I started with this tutorial now: https://caddyserver.com/tutorial/beginner
but I wonder if that maybe is one step in the wrong direction since I have already been able to host with caddy?

My main question is, does anyone have a tutorial I can follow slavishly that let me upload three files to my server?


(Matthew Fay) #2

Hi @andymoose, welcome to the Caddy community.

I don’t know about a fully fledged tutorial - if you’ve got an index file up once already, you’ve got what you need!

Serving other assets with Caddy is exactly the same as serving an index - the only difference is that you request a different file.

Lets assume you’ve put three files next to each other in the directory /var/www/html

  • index.html
  • example.css
  • example.js

and the following Caddyfile:

example.com
root /var/www/html

And you’ve got Caddy running.

Now you browse to https://example.com/ to download the index file, https://example.com/example.css for the stylesheet, and https://example.com/example.js to get the javascript.

Unless you wanna do something more complicated with your website, that’s all there is to it. Give it a shot, and if you get hung up somewhere, let us know what’s going on and we can help you sort it out.


(Andrine) #3

@Whitestrake thanks, but the index file is not up and running now. I do not remember how I removed it, but when I refresh I get error 404

Why is it called caddyfile?

Should I make a directory called /Var/Www/html and put my files in it? I see thats been used a lot.


(Matthew Fay) #4

You’ll need to get a new index file and save it to that directory as index.html.

That’s the name the developer chose to refer to the configuration file.

It follows a similar naming convention to a Vagrantfile or a Dockerfile.

This is a common convention in the Linux web hosting world. You don’t need to; another convention I’ve seen used a lot is /srv/example.com or maybe /var/www/html/example.com for servers hosting multiple websites.

Realistically, you can move it wherever you like, as long as you point Caddy’s root directive at the directory you pick.


(Andrine) #5

@Whitestrake
Should I be rooted into my server with ssh@root ipadress before I do this or should it be done on my computer? I think I miss some basic knowledge about this theme.

Now I have directory on my computer with this path: C/var/www/html where I have my index.html, js.js and css.css and a Caddyfile.txt consisting of what you said should be in it.


(Matthew Fay) #6

All instructions are for the server (the Caddy host), not for your own PC (unless you’re using your own PC to serve your website).

The server on the left looks like there’s already a web server running.

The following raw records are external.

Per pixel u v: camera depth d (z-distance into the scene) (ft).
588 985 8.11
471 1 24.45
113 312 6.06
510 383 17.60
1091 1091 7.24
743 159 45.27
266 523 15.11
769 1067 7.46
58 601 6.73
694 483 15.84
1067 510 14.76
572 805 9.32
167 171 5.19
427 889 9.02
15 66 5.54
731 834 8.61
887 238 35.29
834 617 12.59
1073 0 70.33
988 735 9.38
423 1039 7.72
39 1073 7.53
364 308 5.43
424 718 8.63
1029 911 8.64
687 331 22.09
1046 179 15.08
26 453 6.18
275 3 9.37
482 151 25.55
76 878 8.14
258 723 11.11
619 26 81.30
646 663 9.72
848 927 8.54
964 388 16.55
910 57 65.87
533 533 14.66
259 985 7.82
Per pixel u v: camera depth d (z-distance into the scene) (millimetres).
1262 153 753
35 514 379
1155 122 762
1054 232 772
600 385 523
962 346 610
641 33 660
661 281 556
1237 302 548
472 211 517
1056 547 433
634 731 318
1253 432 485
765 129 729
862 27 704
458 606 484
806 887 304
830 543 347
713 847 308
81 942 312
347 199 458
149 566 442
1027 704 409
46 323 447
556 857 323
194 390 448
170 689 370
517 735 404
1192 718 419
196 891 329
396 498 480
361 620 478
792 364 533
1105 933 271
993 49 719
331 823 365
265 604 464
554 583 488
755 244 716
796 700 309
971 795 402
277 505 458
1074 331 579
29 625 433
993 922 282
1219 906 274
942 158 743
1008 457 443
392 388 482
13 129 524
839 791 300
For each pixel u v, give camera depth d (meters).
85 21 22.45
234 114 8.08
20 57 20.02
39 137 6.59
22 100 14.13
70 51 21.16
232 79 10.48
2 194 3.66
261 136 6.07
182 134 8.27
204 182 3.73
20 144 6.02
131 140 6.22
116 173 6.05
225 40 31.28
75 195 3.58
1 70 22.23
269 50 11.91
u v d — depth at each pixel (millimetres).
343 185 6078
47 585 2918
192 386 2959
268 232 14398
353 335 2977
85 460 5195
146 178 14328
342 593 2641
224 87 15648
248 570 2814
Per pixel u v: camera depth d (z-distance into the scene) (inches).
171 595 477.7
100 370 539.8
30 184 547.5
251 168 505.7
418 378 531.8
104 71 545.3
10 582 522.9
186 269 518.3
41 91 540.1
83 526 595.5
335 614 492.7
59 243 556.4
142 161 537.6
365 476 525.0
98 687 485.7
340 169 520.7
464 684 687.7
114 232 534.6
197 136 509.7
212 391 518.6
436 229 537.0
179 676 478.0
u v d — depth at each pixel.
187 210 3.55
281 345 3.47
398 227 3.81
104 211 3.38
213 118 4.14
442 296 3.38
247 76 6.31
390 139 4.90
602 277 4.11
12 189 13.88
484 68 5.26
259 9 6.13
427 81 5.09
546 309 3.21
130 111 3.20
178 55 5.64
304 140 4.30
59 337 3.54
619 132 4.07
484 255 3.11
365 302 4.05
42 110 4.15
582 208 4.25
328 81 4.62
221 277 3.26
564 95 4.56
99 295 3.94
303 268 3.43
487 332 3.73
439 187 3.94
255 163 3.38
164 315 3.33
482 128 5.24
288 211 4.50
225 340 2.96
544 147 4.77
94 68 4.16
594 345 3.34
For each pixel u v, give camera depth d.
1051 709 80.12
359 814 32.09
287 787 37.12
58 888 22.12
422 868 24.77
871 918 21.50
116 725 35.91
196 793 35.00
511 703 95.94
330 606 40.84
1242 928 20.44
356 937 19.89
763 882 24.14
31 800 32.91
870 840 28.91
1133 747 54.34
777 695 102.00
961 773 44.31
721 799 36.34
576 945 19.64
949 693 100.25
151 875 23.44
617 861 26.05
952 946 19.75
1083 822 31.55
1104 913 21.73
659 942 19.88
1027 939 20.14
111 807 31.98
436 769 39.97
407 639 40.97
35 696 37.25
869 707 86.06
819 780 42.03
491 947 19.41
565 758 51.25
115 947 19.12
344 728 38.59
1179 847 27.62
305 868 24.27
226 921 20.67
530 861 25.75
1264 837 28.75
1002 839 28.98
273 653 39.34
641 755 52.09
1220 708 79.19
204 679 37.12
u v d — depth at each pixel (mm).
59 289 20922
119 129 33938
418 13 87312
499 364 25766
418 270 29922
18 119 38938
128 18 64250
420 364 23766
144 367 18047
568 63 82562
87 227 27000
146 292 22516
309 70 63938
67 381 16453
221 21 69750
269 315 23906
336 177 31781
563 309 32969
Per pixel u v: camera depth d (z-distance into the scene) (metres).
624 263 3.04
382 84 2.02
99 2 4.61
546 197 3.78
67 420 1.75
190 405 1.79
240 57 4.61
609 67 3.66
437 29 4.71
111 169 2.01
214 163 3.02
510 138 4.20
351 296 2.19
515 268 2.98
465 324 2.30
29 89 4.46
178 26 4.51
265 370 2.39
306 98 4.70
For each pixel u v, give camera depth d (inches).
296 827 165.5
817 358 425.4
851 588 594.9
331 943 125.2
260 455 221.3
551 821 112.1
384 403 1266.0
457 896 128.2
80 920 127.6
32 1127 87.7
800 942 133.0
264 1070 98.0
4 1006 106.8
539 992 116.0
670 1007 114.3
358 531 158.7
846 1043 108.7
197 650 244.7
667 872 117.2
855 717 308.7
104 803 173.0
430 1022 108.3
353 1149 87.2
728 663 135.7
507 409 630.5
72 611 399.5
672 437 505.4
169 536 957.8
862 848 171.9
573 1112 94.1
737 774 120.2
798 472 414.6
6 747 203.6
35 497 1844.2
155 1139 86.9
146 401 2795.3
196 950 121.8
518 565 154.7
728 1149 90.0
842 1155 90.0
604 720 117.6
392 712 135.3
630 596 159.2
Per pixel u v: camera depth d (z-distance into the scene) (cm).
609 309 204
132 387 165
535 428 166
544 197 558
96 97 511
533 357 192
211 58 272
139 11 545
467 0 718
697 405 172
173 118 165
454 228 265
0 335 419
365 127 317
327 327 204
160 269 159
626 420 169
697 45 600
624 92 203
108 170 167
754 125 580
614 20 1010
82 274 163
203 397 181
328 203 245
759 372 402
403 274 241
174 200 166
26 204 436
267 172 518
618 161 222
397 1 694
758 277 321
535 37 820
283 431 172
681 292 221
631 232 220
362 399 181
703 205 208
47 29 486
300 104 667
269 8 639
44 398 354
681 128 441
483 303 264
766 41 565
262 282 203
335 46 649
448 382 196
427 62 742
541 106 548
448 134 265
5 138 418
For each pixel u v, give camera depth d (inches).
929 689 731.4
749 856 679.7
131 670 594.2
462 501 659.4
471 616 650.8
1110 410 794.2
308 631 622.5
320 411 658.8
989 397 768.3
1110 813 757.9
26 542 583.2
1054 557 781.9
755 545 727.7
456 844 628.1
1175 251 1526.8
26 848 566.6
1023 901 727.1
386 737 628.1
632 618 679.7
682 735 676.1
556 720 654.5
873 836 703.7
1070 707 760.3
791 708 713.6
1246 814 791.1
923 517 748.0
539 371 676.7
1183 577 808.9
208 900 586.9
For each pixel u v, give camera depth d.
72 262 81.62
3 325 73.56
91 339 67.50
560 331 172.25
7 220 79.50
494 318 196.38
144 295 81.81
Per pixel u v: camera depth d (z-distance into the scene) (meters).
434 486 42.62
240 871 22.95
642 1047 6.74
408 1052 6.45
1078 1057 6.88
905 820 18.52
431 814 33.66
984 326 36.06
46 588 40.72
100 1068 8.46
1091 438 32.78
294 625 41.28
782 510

You’ll need to take it down before starting Caddy.


(Andrine) #7

@Whitestrake How can I take it down?


(Matthew Fay) #8

Did you set the other web server up yourself, did someone else, or was the server in question a VPS pre-configured with a web server stack?


(Andrine) #9

A combination of the two first. How can I find that out? I tried to use ngingx, but someone took that down for me so I could use caddy instead @Whitestrake


(Matthew Fay) #10

Actually, I think you’ve just run Caddy in the background and you’ve kept trying to run it again after it’s already in the background.

Just pkill caddy to terminate the background process.

While you’re testing to get things working, run it in the foreground instead so you can see the output, terminate it (with CTRL+C), make changes, and run it again if needs be.

Anyway, on the VPS, put your files in the directory you chose, put the address of the site you want to serve in the Caddyfile along with a root directive pointing to that directory, try it again and let us know what happens.


(Andrine) #11

@Whitestrake
Tried some things now. Just a problem, not caddyrelated but commandos in the terminal. What commands do I use to upload files from my computer to my server?

Need to upload these like you said to the path var/www/html:

  • index.html
  • example.css
  • example.js
  • Caddyfile.txt

What does it mean that I have a hashtag after my directory in the cmdline? It now says var/www/html#.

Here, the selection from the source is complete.